(TASK DESCRIPTION):
Can you lay out the data below as a Markdown table with the columns Row and Line? Cover everything from the first line down to the line containing "family: Muscidae", both included, and skip blank lines.
── RECORDS SUPPLIED
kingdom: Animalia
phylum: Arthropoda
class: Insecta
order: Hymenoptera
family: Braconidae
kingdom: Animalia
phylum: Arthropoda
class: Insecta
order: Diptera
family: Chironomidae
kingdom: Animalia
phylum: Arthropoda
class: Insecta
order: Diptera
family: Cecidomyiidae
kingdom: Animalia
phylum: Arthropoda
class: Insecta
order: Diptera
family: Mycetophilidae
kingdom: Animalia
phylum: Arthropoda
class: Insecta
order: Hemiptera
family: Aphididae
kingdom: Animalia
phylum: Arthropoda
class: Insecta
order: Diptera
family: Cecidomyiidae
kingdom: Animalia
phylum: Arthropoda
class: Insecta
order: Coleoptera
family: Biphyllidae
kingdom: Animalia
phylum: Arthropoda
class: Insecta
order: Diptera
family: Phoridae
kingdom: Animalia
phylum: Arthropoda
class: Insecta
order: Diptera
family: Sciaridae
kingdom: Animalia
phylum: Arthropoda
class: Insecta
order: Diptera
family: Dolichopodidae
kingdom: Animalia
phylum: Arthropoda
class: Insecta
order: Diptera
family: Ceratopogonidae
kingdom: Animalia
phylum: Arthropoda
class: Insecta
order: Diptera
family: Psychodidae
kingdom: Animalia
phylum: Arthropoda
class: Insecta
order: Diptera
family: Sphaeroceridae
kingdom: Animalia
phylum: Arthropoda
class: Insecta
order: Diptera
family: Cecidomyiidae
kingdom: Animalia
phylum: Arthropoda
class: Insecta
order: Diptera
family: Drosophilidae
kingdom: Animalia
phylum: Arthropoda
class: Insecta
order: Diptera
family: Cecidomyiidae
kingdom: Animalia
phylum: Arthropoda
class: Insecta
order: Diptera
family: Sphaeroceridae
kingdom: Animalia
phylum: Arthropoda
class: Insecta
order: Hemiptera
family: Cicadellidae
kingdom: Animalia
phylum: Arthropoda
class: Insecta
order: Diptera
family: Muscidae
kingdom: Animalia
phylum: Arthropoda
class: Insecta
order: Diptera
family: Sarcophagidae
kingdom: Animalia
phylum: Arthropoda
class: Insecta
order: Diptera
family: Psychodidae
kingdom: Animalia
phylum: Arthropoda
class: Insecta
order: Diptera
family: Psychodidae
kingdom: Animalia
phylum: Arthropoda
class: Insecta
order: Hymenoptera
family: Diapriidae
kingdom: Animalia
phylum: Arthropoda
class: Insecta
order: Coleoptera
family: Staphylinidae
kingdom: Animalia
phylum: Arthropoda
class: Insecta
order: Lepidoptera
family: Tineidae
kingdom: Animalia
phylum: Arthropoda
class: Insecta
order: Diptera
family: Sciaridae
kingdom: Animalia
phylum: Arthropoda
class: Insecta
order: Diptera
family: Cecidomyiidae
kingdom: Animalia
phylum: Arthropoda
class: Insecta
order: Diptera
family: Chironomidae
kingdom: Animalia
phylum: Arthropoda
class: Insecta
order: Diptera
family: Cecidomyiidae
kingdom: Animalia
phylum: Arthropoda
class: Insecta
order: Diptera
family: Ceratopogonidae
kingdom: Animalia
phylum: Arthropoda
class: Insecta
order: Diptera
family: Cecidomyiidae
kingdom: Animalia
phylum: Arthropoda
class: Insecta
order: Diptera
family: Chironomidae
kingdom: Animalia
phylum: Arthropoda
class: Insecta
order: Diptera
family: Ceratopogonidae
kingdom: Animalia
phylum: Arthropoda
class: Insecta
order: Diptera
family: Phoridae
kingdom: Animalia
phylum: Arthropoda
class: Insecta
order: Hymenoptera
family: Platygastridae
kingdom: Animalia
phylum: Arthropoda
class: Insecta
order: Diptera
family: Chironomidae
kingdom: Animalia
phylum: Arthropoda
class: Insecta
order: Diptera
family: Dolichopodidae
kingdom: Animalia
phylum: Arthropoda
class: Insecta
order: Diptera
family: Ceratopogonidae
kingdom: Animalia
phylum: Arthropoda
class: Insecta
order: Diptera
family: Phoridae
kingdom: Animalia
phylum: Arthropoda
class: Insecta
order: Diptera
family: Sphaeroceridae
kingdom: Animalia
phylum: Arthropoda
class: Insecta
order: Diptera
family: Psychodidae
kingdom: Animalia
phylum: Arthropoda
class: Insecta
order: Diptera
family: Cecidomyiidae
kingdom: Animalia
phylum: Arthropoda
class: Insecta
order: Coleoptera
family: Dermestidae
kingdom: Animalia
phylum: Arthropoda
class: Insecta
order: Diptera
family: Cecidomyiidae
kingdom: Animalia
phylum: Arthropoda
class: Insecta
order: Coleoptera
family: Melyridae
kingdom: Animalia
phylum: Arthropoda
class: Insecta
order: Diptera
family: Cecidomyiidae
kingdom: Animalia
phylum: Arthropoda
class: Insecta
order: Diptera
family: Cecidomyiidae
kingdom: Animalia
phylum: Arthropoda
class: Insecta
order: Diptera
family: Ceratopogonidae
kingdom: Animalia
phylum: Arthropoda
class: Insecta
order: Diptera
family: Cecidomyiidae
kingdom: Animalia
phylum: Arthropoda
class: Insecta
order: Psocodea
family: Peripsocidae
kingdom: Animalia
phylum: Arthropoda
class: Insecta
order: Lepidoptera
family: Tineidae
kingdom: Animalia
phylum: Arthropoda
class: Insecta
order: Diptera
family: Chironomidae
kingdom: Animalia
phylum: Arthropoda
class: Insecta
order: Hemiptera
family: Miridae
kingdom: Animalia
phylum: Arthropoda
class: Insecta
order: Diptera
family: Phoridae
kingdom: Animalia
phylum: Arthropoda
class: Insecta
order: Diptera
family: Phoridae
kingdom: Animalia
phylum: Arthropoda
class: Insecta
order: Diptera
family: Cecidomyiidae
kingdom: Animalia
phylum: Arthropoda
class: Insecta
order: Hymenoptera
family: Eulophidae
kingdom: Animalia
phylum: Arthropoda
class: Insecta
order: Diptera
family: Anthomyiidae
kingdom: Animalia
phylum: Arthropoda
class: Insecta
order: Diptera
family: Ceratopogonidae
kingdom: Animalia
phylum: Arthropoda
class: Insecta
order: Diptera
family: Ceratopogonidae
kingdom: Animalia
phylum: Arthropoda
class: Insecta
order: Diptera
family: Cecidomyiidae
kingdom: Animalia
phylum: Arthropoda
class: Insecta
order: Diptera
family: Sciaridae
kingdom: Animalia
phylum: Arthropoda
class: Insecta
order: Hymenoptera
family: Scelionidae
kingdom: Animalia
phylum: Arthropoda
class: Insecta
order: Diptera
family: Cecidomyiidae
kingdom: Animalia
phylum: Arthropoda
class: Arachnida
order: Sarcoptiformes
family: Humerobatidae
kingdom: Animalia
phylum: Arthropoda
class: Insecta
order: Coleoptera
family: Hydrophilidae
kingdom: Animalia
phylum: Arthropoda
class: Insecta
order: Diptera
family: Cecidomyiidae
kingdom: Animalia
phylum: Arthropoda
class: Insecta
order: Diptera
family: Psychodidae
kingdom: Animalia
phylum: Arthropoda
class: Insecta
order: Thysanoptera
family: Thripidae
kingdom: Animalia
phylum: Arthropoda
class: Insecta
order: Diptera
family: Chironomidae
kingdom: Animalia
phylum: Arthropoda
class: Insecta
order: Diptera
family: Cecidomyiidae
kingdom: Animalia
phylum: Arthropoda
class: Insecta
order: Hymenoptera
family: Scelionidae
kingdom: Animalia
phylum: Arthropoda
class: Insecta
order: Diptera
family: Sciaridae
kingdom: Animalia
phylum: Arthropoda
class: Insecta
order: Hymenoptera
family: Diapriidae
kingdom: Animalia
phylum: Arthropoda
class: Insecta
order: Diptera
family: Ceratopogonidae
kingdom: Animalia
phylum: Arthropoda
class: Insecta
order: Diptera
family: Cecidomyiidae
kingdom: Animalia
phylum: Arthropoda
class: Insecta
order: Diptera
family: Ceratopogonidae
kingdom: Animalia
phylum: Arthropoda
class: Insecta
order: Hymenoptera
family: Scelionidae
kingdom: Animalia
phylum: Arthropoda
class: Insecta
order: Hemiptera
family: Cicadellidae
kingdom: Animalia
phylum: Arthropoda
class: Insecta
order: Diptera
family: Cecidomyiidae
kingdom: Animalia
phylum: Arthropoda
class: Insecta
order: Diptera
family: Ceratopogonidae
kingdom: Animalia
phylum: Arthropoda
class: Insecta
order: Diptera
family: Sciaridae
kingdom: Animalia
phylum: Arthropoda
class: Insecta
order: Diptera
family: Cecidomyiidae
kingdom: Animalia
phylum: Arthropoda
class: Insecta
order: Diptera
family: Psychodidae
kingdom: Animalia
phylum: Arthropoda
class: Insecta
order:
────
(WRITTEN SOLUTION):
| Row | Line |
|---|---|
| 1 | kingdom: Animalia |
| 2 | phylum: Arthropoda |
| 3 | class: Insecta |
| 4 | order: Hymenoptera |
| 5 | family: Braconidae |
| 6 | kingdom: Animalia |
| 7 | phylum: Arthropoda |
| 8 | class: Insecta |
| 9 | order: Diptera |
| 10 | family: Chironomidae |
| 11 | kingdom: Animalia |
| 12 | phylum: Arthropoda |
| 13 | class: Insecta |
| 14 | order: Diptera |
| 15 | family: Cecidomyiidae |
| 16 | kingdom: Animalia |
| 17 | phylum: Arthropoda |
| 18 | class: Insecta |
| 19 | order: Diptera |
| 20 | family: Mycetophilidae |
| 21 | kingdom: Animalia |
| 22 | phylum: Arthropoda |
| 23 | class: Insecta |
| 24 | order: Hemiptera |
| 25 | family: Aphididae |
| 26 | kingdom: Animalia |
| 27 | phylum: Arthropoda |
| 28 | class: Insecta |
| 29 | order: Diptera |
| 30 | family: Cecidomyiidae |
| 31 | kingdom: Animalia |
| 32 | phylum: Arthropoda |
| 33 | class: Insecta |
| 34 | order: Coleoptera |
| 35 | family: Biphyllidae |
| 36 | kingdom: Animalia |
| 37 | phylum: Arthropoda |
| 38 | class: Insecta |
| 39 | order: Diptera |
| 40 | family: Phoridae |
| 41 | kingdom: Animalia |
| 42 | phylum: Arthropoda |
| 43 | class: Insecta |
| 44 | order: Diptera |
| 45 | family: Sciaridae |
| 46 | kingdom: Animalia |
| 47 | phylum: Arthropoda |
| 48 | class: Insecta |
| 49 | order: Diptera |
| 50 | family: Dolichopodidae |
| 51 | kingdom: Animalia |
| 52 | phylum: Arthropoda |
| 53 | class: Insecta |
| 54 | order: Diptera |
| 55 | family: Ceratopogonidae |
| 56 | kingdom: Animalia |
| 57 | phylum: Arthropoda |
| 58 | class: Insecta |
| 59 | order: Diptera |
| 60 | family: Psychodidae |
| 61 | kingdom: Animalia |
| 62 | phylum: Arthropoda |
| 63 | class: Insecta |
| 64 | order: Diptera |
| 65 | family: Sphaeroceridae |
| 66 | kingdom: Animalia |
| 67 | phylum: Arthropoda |
| 68 | class: Insecta |
| 69 | order: Diptera |
| 70 | family: Cecidomyiidae |
| 71 | kingdom: Animalia |
| 72 | phylum: Arthropoda |
| 73 | class: Insecta |
| 74 | order: Diptera |
| 75 | family: Drosophilidae |
| 76 | kingdom: Animalia |
| 77 | phylum: Arthropoda |
| 78 | class: Insecta |
| 79 | order: Diptera |
| 80 | family: Cecidomyiidae |
| 81 | kingdom: Animalia |
| 82 | phylum: Arthropoda |
| 83 | class: Insecta |
| 84 | order: Diptera |
| 85 | family: Sphaeroceridae |
| 86 | kingdom: Animalia |
| 87 | phylum: Arthropoda |
| 88 | class: Insecta |
| 89 | order: Hemiptera |
| 90 | family: Cicadellidae |
| 91 | kingdom: Animalia |
| 92 | phylum: Arthropoda |
| 93 | class: Insecta |
| 94 | order: Diptera |
| 95 | family: Muscidae |